There may then be room for a candidate who can articulate a more coherent plan for trimming federal spending — Huntsman has already said he would look for cuts in the Pentagon, traditionally a sacred cow for Republicans — and talk intelligently about the predominant geopolitical issues of the day. Matt Bennett, a former official in the Clinton White House and vice president of the centrist group Third Way, said his organization has found in polls and focus groups that voters closely associate economic security with national strength, which may provide an opening for a statesman-technocrat hybrid like Huntsman.
“Voters don’t see security as separate from economic strength. They don’t look at security the way people in politics do, which is, there’s security on one side of a bright line and then there’s domestic issues on the other. They see it as completely interrelated,” Bennett said. “People don’t pull those threads apart. They say America is not as strong as we used to be because of our economic weakness.”
The problem Huntsman faces as he enters an unsettled Republican field, however, is that the vast majority of the energy and enthusiasm in politics — especially among Republicans — is focused on the economy and government spending. Frank Newport, the editor-in-chief of the Gallup Poll, said the jobless rate and national debt “swamp” everything else when pollsters ask GOP voters which issues are most important to them. “It’s going to be the economy that’s going to really be the issue,” Newport said. “And the shrewd Republican will no doubt try to take advantage of that.”

EXERCISE TASKS |
a) Answer these questions from the article about Huntsman:
(i) Where has Huntsman said he would look for cuts?
(ii) Matt Bennett is vice president of which group?
(iii) Frank Newport is editor-in-chief of what?
b) Output the passage of the Huntsman article between "There may then" and "hybrid like Huntsman.", inclusive.
These lines have no connection to the article about Huntsman.

(Dataset items)
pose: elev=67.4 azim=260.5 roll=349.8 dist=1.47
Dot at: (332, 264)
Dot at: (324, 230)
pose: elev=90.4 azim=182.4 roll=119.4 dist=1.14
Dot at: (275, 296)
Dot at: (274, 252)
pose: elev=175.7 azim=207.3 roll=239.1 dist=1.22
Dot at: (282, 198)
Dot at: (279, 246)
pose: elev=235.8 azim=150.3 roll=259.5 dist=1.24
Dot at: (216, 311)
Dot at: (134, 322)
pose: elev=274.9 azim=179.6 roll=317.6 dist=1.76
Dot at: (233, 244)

FULL SOLUTIONS |
a)
(i) The Pentagon
(ii) Third Way
(iii) The Gallup Poll

b)
There may then be room for a candidate who can articulate a more coherent plan for trimming federal spending — Huntsman has already said he would look for cuts in the Pentagon, traditionally a sacred cow for Republicans — and talk intelligently about the predominant geopolitical issues of the day. Matt Bennett, a former official in the Clinton White House and vice president of the centrist group Third Way, said his organization has found in polls and focus groups that voters closely associate economic security with national strength, which may provide an opening for a statesman-technocrat hybrid like Huntsman.